To that end, we’d do well to encourage our kids to talk about: (1) what they do (or will) miss about their “first” family, and the life they’re leaving behind; (2) what they appreciate about what their family used to look like; and (3) what they want to carry forward and invite into their new stepfamily, in both tangible (e.g., their bed) and intangible (e.g., alone-time with their parent) ways.
Couples also need to transition from life with exes and life between marriages, to our new state of matrimony.

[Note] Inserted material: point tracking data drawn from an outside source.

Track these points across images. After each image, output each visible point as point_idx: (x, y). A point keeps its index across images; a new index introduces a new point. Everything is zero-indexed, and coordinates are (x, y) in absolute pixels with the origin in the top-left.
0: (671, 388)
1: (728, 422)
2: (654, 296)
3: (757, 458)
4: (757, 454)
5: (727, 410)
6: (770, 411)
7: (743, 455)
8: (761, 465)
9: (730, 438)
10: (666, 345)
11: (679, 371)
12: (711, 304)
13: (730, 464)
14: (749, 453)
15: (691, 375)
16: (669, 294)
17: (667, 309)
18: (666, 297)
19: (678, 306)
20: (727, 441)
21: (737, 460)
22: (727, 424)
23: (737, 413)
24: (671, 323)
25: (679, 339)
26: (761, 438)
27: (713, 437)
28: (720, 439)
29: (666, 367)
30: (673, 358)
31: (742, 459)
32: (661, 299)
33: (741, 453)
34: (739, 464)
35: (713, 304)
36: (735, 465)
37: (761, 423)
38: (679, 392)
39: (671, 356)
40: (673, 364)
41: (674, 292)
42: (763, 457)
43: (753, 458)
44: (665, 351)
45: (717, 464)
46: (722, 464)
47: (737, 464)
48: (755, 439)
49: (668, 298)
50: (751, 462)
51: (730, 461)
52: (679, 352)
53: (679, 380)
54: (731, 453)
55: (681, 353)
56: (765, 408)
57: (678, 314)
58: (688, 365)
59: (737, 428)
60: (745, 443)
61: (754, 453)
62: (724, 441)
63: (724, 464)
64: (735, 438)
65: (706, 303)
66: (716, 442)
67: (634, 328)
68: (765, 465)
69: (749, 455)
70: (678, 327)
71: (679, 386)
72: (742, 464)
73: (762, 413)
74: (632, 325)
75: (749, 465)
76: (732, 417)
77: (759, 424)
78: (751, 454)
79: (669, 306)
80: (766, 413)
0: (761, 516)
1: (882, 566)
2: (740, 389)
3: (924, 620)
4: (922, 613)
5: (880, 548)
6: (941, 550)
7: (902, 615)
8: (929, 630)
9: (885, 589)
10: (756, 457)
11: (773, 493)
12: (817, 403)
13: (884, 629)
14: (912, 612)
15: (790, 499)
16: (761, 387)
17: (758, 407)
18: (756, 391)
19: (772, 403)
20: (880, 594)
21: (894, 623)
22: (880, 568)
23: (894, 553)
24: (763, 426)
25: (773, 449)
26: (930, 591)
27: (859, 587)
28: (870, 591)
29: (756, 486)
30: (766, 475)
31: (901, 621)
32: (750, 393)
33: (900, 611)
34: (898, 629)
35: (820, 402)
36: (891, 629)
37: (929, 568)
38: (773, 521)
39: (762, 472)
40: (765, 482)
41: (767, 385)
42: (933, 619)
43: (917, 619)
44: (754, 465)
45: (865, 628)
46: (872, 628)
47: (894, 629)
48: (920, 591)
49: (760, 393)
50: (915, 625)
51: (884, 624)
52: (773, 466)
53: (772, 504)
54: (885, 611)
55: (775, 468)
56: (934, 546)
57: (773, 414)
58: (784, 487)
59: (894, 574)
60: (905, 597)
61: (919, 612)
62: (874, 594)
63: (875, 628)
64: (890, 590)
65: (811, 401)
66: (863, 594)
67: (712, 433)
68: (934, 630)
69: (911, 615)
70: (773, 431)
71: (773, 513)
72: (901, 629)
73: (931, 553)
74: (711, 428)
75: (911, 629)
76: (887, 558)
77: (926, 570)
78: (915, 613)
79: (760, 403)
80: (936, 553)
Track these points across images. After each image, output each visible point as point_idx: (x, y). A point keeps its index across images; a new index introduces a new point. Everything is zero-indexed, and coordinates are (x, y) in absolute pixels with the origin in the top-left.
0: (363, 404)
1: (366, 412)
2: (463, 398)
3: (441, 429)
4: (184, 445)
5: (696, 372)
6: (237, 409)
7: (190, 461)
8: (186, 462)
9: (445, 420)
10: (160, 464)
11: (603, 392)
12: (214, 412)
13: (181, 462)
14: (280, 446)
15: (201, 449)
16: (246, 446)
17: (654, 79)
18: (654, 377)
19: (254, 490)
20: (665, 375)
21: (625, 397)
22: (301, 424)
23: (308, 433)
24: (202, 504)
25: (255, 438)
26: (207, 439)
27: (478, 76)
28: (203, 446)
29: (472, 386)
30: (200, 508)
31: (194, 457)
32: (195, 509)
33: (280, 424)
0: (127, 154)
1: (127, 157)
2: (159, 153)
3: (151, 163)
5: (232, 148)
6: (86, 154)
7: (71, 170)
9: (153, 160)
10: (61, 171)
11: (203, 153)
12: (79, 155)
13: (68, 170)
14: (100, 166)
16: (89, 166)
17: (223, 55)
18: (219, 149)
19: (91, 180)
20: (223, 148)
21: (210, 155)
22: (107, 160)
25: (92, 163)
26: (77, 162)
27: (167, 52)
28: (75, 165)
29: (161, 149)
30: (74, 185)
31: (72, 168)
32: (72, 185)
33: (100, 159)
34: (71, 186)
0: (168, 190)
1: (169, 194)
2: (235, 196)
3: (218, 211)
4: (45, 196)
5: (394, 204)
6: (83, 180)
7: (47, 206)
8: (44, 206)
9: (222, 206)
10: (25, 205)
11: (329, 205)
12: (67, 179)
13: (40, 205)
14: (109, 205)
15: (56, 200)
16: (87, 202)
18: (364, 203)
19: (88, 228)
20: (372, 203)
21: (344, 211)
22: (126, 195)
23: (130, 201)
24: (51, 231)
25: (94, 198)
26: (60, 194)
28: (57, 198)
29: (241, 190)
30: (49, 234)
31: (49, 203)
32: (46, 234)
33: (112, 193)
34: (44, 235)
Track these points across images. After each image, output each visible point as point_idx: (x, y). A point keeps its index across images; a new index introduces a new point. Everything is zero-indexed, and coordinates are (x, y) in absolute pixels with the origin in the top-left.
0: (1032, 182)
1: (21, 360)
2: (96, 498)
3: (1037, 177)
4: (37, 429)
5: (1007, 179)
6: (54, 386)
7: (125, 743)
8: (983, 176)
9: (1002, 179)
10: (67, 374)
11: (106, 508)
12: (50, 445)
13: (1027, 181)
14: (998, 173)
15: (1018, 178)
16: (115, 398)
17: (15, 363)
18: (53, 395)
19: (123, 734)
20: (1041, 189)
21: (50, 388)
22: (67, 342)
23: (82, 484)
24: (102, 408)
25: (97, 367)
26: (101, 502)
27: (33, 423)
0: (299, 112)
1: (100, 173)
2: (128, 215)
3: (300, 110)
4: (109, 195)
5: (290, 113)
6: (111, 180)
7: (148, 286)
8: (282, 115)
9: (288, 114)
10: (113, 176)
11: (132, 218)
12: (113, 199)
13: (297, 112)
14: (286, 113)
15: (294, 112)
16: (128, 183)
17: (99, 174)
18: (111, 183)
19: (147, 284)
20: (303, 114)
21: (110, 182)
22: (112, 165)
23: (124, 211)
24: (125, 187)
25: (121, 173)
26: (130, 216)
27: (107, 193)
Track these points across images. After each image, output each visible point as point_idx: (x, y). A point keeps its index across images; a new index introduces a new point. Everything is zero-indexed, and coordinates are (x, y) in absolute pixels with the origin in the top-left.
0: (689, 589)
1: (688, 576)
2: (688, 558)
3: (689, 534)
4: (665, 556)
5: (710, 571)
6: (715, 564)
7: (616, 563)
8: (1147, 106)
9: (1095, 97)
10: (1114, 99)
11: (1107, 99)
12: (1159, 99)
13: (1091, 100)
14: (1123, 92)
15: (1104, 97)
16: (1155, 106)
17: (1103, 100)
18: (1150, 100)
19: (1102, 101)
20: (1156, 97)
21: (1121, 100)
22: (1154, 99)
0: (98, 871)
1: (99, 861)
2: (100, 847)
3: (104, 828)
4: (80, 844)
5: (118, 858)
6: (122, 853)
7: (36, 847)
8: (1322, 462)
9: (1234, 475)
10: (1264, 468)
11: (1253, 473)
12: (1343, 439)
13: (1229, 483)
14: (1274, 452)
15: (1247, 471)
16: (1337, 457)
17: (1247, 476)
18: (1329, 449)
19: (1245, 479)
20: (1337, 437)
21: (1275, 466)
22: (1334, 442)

Again, acknowledging and even mourning what was good about the past (even if there wasn’t a lot of good) are important steps, as is dreaming into what we want this relationship to be.
It’s also helpful to get on the same page about what co-parenting looks like, not only with our exes, but also with each other. Addressing how we want to work together as a parenting team is especially crucial, because step-parenting can, at times, compel us to draw lines in the sand about what’s mine and what’s yours.
For some of us, we’re so eager to be a step-parent that we overstep, so to speak, our roles; for others, we presume step-kids are, primarily, our spouses’ responsibility, so we defer to them, or to their ex, most of the time.
There’s no denying that navigating parenting roles and responsibilities is complex in step families; but the notion that something is mostly mine or yours to deal with can be deeply divisive to our relationships, and potentially damaging to kids.
It’s not that everything we bring into relationships are split down the middle, but the following notion of co-responsibility is important:
What we bring into our marriage is no longer solely mine, or solely yours; now, it all belongs to us.
Creating a stepfamily that works for everyone involved takes time, patience, and a willingness to tackle the internal transitions we all go through during major changes. Committing to this process is, ultimately, an act of love for our new marriage, for our new roles, and especially for our children.